I am not just complaining about the loss of the Great Books. If only we could amend matters by having students read a great book here and a great book there! The disease is far more acute. Students are taught, as C. S. Lewis noted in The Abolition of Man, that judgments about beauty are meaningless. As a librarian told me the other day, quite unaware of her foolishness, students simply won’t find the authors I have mentioned “relevant” to them, and, after all, “one man’s trash is another man’s treasure.” If we have raised young people who cannot be moved by the hero’s moral quandaries and errors in Tom Jones, or by the self-deceptions that darken the lives of otherwise decent people in Middlemarch, then we may as well have raised young people who glance up at the ceiling of the Sistine Chapel, gawk at it for the required minute, register a lot of naked bodies, and then walk away, perhaps ginning up some sensation of being impressed, when, to tell the truth, they are ignorant and bored and somewhat irritated—because it is never an unmixed pleasure to be shown how inept you are.

When we say that truth, goodness, and beauty are residues of the cultural diktats of your place and time, or when we imply that long-held, and to a great degree universally held, ideas about them are to be scorned, we cut the hearts of our students right out. What good is it to read Emma when you do not believe in anything that animates the people in its world, not because you are above moral philosophy, but because you have been taught to lie beneath it, or to treat it with contempt? You are too sophomoric, too worldly-wise, to be educable. You are the know-it-all who knows there is nothing to know, beyond what can be measured or shown by empirical experiment. And since most people are not fit for real scientific work or real technological invention, you stand a good chance of being an un-teacher, spreading your unbelief and incorrigibility to others. You teach young people how to gouge their eyes out and stop up their ears.

Too harsh a diagnosis? Let me quote Clymer quoting George Eliot in her novel Daniel Deronda:

Could there be a slenderer, more insignificant thread in human history than this consciousness of a girl, busy with her small inferences of the way in which she could make her life pleasant?—in a time, too, when ideas were with fresh vigor making armies of themselves, and the universal kinship was declaring itself fiercely: when women on the other side of the world would not mourn for the husbands and sons who died bravely in a common cause, and men stinted of bread on our side of the world heard of that willing loss and were patient: a time when the soul of man was waking to pulses which had for centuries been beating in him unfelt, until their full sum made a new life of terror or of joy.

What in the midst of that mighty drama are girls and their blind visions? They are the Yea or Nay of that good for which men are enduring and fighting. In these delicate vessels is borne onward through the ages the treasure of human affections.
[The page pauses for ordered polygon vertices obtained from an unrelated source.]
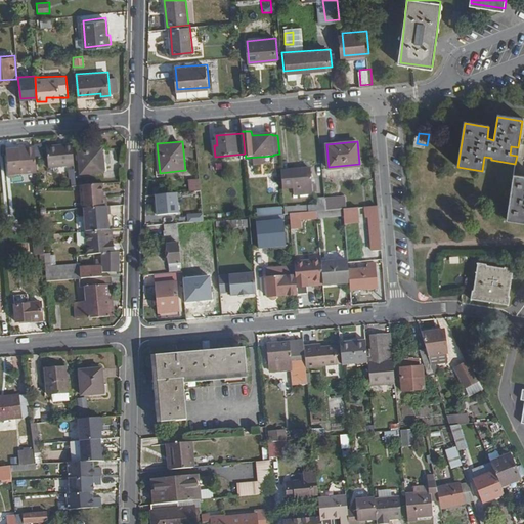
[(75,166),(73,144),(64,145),(66,148),(58,149),(58,145),(47,146),(49,168),(75,166)]
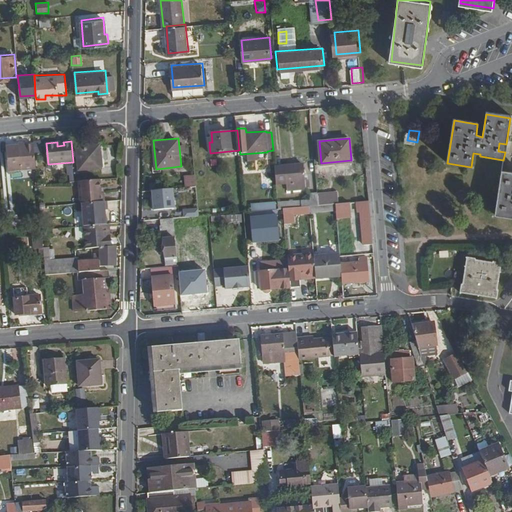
[(36,167),(34,143),(7,145),(9,169),(36,167)]
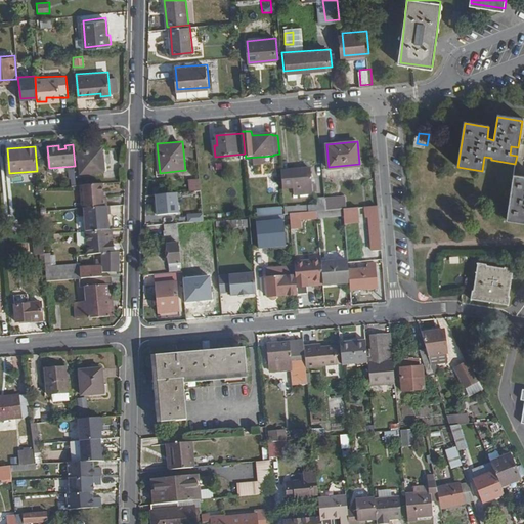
[(104,171),(103,147),(79,148),(81,173),(104,171)]
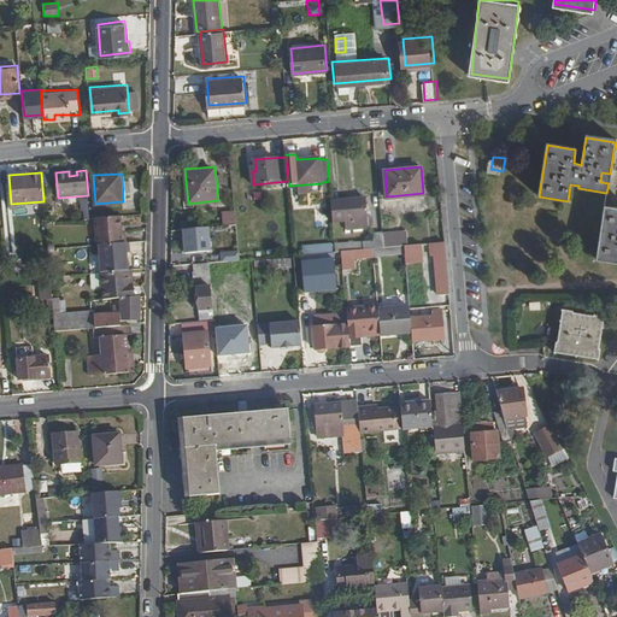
[(370,224),(368,195),(330,199),(333,218),(347,217),(347,225),(370,224)]
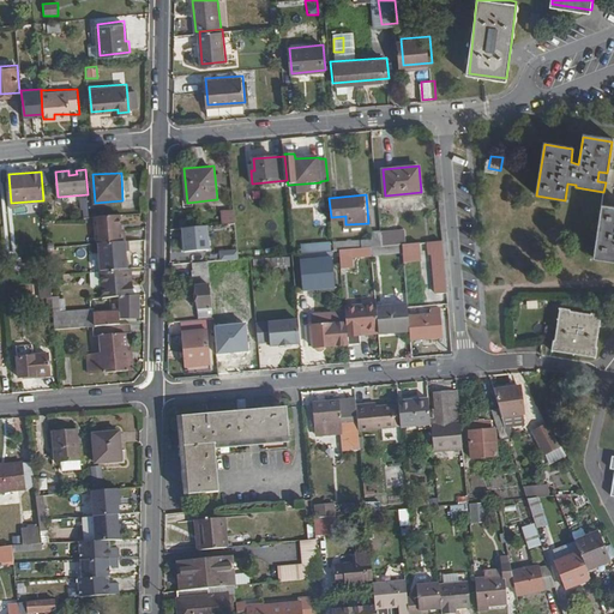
[(613,208),(612,209),(611,215),(601,214),(595,257),(613,259),(613,208)]
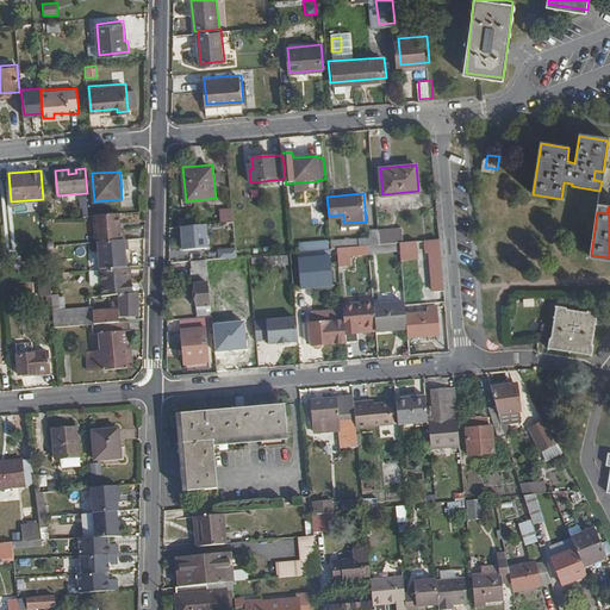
[(235,221),(234,207),(222,207),(222,221),(235,221)]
Eliot is referring to America and the Civil War. American men were dying in battle by the hundreds of thousands, and yet the good they fought for, she says, was borne from one generation to the next, in “the treasure of human affections,” by such young women as the one she is describing.

Those sentences are incomprehensible now. Had a man written them, he would be condemned as a sexist. The first question we ask is not whether the sentences tell the truth, or whether the role of women is as the preservers of the affections is a good and beautiful one, but whether the sentences advance a political cause. We are what a schoolyard thug is to a quiet kid who wants to read a good book because it stirs his wonder. We bully him out of such reading.

And then we justify our bad behavior by his failure. A librarian gets rid of a good book from long ago, because it hasn’t been checked out in many years. She is not curious about it. Its destination is a sale or a dumpster. Where do you think my copies of Scribner’s have come from?